Quels sont les risques d’une éjaculation fréquente sur le long terme ?
La pratique régulière de l’éjaculation — qu’elle résulte d’activités sexuelles, de masturbation ou d’éjaculations nocturnes — est physiologiquement normale et ne présente aucun danger pour la santé chez les hommes en bonne santé. Il n’existe aucune preuve scientifique solide démontrant que l’éjaculation fréquente entraîne une perte de vitalité, une baisse de la testostérone, une fatigue chronique, une diminution de la masse musculaire ou un affaiblissement du système immunitaire.

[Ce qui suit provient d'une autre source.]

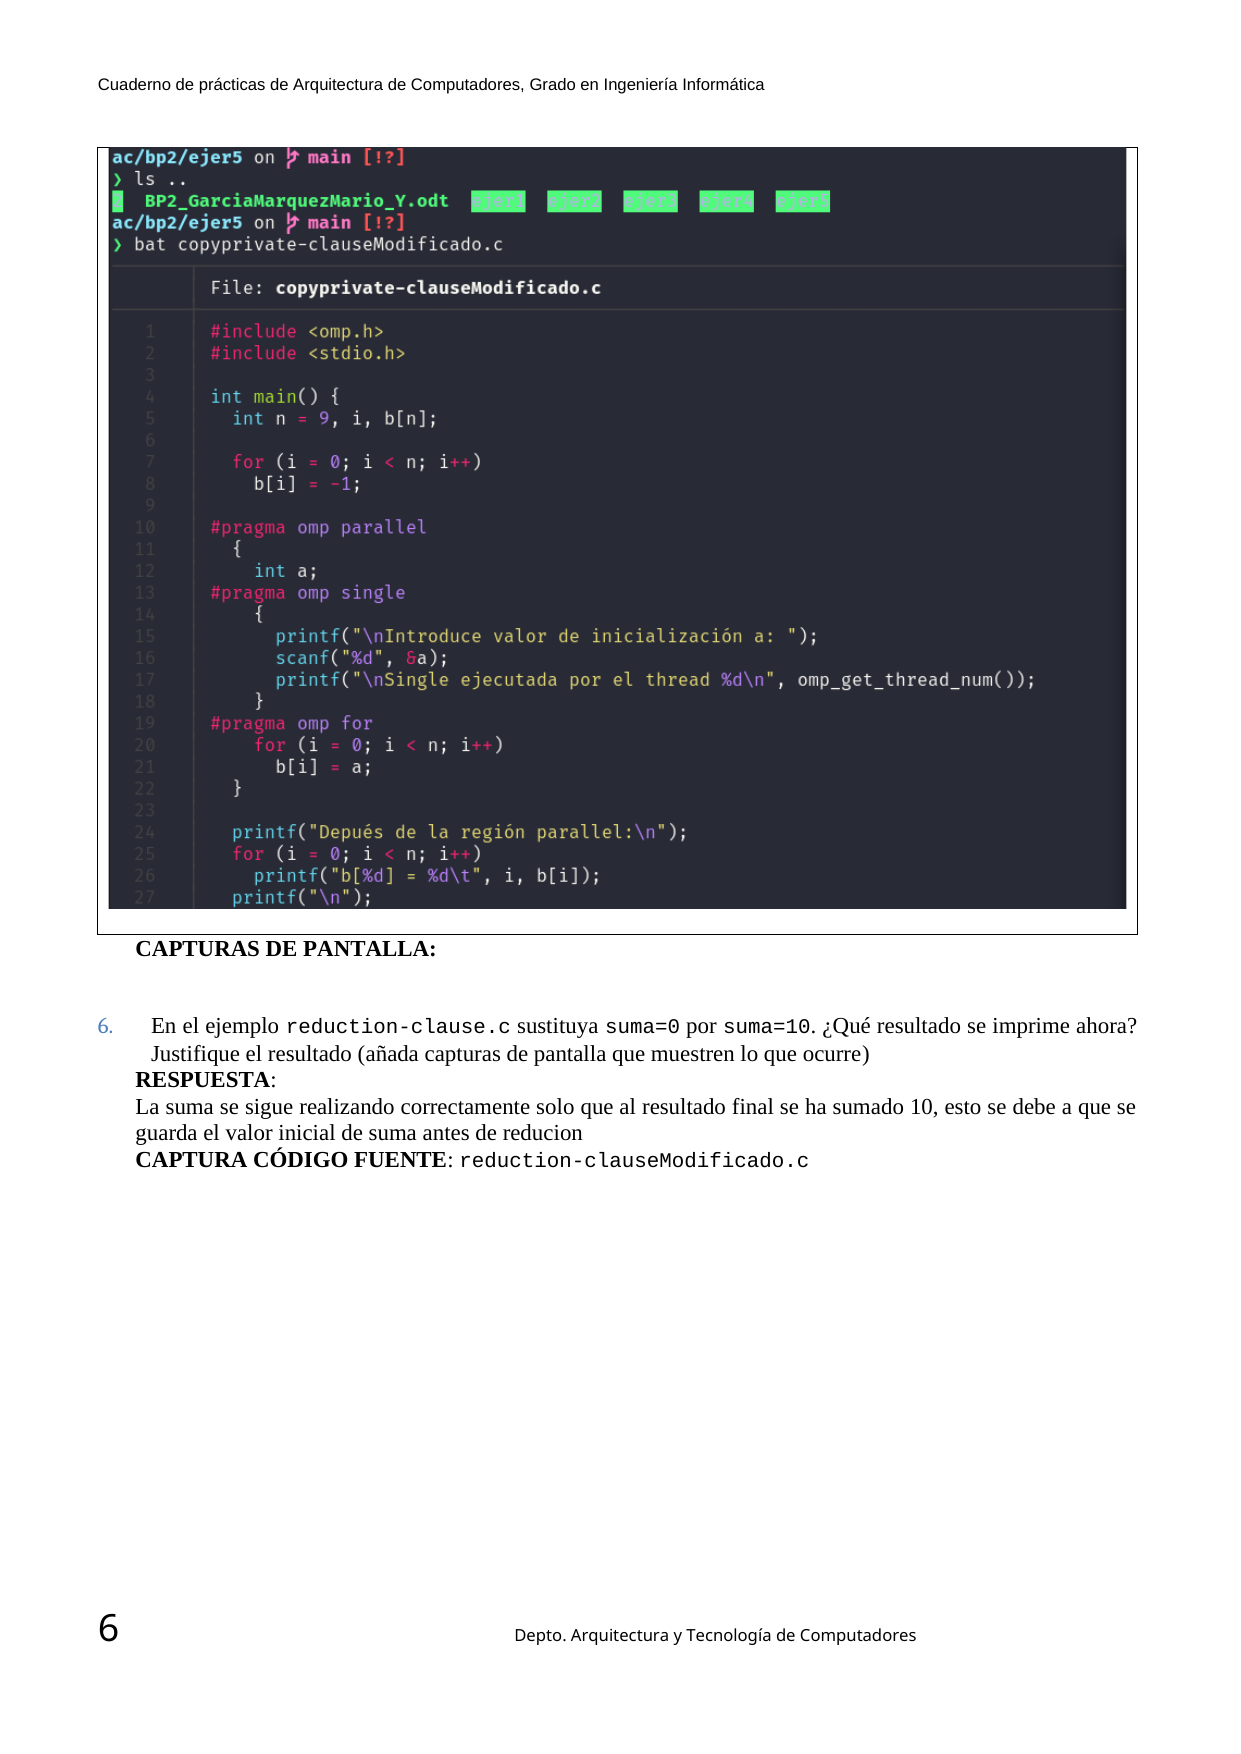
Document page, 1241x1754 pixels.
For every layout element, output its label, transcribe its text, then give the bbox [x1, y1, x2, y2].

table_header [98, 148, 1137, 934]
list En el ejemplo reduction-clause.c sustituya suma=0 por suma=10. ¿Qué resultado se imprime ahora? Justifique el resultado (añada capturas de pantalla que muestren lo que ocurre) [98, 1013, 1138, 1067]
text La suma se sigue realizando correctamente solo que al resultado final se ha sumado 10, esto se debe a que se guarda el valor inicial de suma antes de reducion [135, 1093, 1138, 1146]
picture [108, 147, 1127, 909]
text CAPTURAS DE PANTALLA: [135, 935, 1138, 961]
text CAPTURA CÓDIGO FUENTE: reduction-clauseModificado.c [135, 1146, 1138, 1173]
text RESPUESTA: [135, 1067, 1138, 1093]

À l’inverse, plusieurs études épidémiologiques suggèrent des effets bénéfiques associés à une activité éjaculatoire régulière : une réduction modeste mais statistiquement significative du risque de cancer de la prostate chez les hommes âgés de 20 à 50 ans, probablement liée à l’élimination régulière de substances potentiellement pro-inflammatoires ou mutagènes accumulées dans les glandes accessoires. Par ailleurs, l’éjaculation peut favoriser un meilleur sommeil grâce à la libération d’ocytocine et de prolactine, contribuer à la régulation du stress par la diminution des niveaux de cortisol, et renforcer le lien affectif dans le cadre d’une relation intime.
Cependant, une fréquence excessive — définie non par un nombre fixe, mais par l’apparition de symptômes subjectifs tels qu’une douleur périnéale, une sensation de vide scrotal, une fatigue persistante malgré un repos adéquat, une baisse de la libido ou une gêne psychologique (culpabilité, anxiété, sentiment de perte de contrôle) — peut signaler un comportement compulsif ou une hypersexualité nécessitant une évaluation clinique. Dans ces cas, il est recommandé de consulter un médecin généraliste, un urologue ou un psychiatre afin d’explorer les causes sous-jacentes (troubles de l’humeur, troubles obsessionnels-compulsifs, déséquilibres hormonaux ou facteurs psychosociaux).
En résumé, l’éjaculation est un phénomène physiologique naturel et sans risque lorsqu’elle s’intègre harmonieusement dans le mode de vie global de la personne. L’essentiel est d’écouter son corps, de privilégier la qualité de l’expérience plutôt que la quantité, et de ne pas hésiter à demander un avis médical si des signes d’alerte apparaissent.